Nella mia attività di parlamentare ho scelto di occuparmi in particolare di alcune tematiche che mi appassionano di più o quelle nelle quali ho ritenuto che un intervento legislativo fosse urgente per i cittadini.
I costi della politica sono certamente il settore al quale mi sono dedicata con più vigore fin da quando ho messo piede in parlamento.
Il coronamento di questo grande lavoro è rappresentato dalla organica proposta di legge che ho presentato il 5 ottobre del 2007. Un progetto che ha riscosso un consenso trasversale ed è stata firmata da un gran numero di deputati di maggioranza e opposizione. Con questo progetto di legge ho voluto affrontare a tutto tondo il tema del contenimento delle spese da parte degli organi istituzionali, come la Camera, il Senato e il Governo, da parte degli enti locali, come province, comuni e circoscrizioni, ed anche da parte dei soggetti politici come i partiti.
Nulla è stato tralasciato dalle indennità dei parlamentari, all’obbligo di ridurre il numero di cui si compone la squadra del governo, al taglio delle circoscrizioni e delle Province.

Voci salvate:

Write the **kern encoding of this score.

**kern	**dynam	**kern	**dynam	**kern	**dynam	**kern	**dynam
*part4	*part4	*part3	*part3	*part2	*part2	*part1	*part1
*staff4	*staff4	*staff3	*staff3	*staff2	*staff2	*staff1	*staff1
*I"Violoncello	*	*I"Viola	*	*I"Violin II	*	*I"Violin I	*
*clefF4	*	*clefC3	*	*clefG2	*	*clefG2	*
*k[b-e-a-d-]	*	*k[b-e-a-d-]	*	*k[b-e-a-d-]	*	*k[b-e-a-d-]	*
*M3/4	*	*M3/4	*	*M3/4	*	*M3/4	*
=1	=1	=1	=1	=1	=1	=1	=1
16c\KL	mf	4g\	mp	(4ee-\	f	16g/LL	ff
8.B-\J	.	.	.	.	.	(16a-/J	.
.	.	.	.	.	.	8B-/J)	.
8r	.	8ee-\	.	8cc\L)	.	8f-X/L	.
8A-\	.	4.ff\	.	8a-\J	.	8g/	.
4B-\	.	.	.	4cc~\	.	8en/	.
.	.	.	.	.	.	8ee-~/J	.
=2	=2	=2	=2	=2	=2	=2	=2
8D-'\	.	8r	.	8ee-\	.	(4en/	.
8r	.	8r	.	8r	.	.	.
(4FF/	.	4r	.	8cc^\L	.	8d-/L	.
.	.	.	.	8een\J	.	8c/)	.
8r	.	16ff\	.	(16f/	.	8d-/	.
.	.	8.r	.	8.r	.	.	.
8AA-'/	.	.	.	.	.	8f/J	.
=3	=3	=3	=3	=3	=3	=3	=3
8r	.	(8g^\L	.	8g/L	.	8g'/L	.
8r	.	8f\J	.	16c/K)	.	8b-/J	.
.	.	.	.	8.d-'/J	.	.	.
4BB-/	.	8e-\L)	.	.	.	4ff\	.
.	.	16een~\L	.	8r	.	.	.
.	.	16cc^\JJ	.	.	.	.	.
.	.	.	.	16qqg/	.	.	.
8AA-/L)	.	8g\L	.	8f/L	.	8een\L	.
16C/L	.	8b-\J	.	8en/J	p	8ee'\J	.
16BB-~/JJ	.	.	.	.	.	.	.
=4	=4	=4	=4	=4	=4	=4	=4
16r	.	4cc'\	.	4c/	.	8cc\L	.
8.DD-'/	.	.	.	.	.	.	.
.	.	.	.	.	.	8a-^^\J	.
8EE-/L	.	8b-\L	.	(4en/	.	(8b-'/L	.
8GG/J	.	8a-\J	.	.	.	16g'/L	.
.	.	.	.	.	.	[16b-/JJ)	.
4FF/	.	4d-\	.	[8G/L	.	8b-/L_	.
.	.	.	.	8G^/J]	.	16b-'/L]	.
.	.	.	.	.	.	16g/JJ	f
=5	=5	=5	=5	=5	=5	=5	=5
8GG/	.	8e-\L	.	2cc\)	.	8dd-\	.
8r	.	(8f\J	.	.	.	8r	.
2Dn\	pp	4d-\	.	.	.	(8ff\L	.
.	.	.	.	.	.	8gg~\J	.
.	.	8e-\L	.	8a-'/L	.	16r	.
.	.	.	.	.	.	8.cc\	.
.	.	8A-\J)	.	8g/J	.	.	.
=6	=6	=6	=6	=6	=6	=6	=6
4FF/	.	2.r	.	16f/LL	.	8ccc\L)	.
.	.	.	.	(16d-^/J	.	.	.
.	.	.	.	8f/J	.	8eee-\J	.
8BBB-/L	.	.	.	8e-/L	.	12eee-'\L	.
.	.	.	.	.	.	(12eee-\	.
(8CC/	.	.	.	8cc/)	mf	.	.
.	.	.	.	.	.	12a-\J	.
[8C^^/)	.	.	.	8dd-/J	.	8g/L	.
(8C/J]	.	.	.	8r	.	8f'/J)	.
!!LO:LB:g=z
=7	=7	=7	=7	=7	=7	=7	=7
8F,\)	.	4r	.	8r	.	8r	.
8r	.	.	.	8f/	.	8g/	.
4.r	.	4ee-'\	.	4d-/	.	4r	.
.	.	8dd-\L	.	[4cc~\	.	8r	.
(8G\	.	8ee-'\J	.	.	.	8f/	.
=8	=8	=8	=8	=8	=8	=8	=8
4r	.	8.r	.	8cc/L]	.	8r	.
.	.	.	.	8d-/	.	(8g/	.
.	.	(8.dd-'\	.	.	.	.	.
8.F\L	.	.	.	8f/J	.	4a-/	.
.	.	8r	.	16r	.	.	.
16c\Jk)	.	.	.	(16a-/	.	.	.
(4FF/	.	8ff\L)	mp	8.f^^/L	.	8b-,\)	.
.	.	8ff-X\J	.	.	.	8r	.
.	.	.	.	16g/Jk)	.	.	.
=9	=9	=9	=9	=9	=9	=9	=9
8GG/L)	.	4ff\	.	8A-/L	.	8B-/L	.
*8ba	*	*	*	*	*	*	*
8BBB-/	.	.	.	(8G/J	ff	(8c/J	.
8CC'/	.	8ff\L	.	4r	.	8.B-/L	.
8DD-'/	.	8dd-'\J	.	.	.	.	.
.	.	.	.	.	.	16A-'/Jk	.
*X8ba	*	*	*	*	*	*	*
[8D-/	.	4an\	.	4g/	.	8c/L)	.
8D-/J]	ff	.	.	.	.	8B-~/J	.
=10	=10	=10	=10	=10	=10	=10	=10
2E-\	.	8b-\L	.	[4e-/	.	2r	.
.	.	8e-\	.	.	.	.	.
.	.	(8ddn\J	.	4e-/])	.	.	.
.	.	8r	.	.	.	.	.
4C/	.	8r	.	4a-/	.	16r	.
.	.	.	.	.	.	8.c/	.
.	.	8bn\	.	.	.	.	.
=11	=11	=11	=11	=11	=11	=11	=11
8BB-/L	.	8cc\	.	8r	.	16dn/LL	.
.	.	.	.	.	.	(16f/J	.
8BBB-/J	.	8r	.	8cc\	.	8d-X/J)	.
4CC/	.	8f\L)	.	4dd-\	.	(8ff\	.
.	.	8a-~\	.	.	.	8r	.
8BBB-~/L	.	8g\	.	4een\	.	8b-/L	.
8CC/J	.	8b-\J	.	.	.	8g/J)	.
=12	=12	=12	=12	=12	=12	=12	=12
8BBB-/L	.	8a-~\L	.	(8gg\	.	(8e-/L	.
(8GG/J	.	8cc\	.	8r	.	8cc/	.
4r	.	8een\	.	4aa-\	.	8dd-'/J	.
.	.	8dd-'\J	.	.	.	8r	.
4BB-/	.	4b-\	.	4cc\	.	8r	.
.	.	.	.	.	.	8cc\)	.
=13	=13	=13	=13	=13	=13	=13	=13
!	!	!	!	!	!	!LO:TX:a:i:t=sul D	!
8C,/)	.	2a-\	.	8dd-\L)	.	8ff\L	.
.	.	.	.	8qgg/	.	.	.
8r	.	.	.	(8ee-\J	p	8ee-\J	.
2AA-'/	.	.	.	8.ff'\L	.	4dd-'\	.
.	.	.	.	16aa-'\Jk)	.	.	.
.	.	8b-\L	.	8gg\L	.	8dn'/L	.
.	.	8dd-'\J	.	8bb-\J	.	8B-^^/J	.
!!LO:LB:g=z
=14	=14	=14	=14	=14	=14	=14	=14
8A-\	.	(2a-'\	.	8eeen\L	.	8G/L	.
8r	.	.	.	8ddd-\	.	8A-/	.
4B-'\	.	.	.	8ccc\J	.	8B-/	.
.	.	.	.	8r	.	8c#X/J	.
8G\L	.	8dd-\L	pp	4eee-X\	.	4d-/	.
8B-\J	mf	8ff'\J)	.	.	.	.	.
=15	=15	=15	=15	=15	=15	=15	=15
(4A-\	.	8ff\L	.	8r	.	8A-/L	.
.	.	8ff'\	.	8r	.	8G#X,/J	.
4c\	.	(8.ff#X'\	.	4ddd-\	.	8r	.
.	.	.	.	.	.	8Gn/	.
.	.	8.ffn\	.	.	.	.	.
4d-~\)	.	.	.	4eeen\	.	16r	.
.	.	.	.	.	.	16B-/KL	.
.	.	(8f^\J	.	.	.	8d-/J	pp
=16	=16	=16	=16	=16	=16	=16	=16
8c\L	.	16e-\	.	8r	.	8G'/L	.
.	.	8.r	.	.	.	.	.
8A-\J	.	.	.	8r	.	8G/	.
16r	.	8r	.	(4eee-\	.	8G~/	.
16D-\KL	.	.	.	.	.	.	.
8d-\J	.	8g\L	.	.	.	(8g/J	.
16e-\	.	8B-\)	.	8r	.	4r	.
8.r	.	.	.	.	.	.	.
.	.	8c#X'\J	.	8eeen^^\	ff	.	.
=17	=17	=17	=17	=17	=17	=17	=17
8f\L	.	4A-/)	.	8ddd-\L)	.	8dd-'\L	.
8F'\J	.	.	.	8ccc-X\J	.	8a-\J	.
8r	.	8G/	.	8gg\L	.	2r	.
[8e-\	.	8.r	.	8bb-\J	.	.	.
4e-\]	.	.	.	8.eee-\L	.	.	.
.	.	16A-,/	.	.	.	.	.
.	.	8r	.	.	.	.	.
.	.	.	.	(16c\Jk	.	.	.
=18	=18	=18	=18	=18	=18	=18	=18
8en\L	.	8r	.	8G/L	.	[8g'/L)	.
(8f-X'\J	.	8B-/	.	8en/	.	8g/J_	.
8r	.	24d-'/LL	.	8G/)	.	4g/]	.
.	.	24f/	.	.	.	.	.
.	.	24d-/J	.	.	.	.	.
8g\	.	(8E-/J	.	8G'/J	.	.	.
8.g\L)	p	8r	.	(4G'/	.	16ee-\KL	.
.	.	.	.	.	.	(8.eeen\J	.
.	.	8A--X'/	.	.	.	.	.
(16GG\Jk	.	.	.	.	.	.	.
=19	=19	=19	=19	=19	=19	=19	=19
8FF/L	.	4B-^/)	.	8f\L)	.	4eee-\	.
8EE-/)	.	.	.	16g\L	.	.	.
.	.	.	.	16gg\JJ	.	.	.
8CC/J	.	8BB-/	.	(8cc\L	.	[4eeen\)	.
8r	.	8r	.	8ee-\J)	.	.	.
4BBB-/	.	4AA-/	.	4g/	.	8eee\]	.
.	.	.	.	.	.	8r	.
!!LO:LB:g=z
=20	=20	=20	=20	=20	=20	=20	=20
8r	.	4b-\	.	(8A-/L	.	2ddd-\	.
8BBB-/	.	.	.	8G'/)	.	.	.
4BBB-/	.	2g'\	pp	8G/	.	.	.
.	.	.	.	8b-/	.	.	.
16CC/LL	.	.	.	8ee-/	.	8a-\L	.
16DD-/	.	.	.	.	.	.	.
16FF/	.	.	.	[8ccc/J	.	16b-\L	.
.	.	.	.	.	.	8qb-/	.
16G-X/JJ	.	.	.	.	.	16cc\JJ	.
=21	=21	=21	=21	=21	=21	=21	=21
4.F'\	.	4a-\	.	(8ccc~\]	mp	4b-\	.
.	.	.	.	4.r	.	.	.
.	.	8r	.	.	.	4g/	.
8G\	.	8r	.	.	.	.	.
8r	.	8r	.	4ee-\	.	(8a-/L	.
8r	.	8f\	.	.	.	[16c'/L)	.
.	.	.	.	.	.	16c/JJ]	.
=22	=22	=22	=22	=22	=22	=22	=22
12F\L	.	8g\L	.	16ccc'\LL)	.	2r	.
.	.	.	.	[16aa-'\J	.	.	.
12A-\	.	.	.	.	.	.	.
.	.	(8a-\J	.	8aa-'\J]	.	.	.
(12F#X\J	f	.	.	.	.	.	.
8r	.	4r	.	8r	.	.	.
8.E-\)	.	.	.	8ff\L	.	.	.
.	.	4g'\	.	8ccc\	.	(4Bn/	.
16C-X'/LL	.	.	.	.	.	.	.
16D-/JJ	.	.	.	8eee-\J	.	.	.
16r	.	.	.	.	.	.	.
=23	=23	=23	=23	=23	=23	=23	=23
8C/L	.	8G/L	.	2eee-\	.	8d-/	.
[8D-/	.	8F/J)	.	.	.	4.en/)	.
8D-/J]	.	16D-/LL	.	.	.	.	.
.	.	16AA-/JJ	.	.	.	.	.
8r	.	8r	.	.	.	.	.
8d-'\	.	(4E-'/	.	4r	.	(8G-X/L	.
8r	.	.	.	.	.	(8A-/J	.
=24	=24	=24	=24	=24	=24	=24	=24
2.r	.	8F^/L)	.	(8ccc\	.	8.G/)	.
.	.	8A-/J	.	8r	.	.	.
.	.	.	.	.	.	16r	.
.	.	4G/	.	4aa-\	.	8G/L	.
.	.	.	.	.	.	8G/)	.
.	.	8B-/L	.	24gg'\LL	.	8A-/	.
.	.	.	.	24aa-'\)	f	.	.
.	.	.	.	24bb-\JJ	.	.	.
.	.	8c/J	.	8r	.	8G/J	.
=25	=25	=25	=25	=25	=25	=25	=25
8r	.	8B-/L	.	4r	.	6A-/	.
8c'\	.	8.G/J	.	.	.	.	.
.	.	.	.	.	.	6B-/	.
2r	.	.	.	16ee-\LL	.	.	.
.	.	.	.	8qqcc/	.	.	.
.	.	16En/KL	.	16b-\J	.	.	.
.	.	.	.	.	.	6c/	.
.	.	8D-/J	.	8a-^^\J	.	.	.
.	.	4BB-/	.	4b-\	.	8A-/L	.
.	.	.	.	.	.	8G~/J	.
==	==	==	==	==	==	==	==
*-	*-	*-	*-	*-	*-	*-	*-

## Da svolgere
Riscrivi il passo del testo fornito tra "I costi della" e "e delle Province.", estremi inclusi, mettendo "disegno" al posto di "progetto". Basati unicamente sul testo fornito.

## Esito dell'esercizio
I costi della politica sono certamente il settore al quale mi sono dedicata con più vigore fin da quando ho messo piede in parlamento.
Il coronamento di questo grande lavoro è rappresentato dalla organica proposta di legge che ho presentato il 5 ottobre del 2007. Un disegno che ha riscosso un consenso trasversale ed è stata firmata da un gran numero di deputati di maggioranza e opposizione. Con questo disegno di legge ho voluto affrontare a tutto tondo il tema del contenimento delle spese da parte degli organi istituzionali, come la Camera, il Senato e il Governo, da parte degli enti locali, come province, comuni e circoscrizioni, ed anche da parte dei soggetti politici come i partiti.
Nulla è stato tralasciato dalle indennità dei parlamentari, all’obbligo di ridurre il numero di cui si compone la squadra del governo, al taglio delle circoscrizioni e delle Province.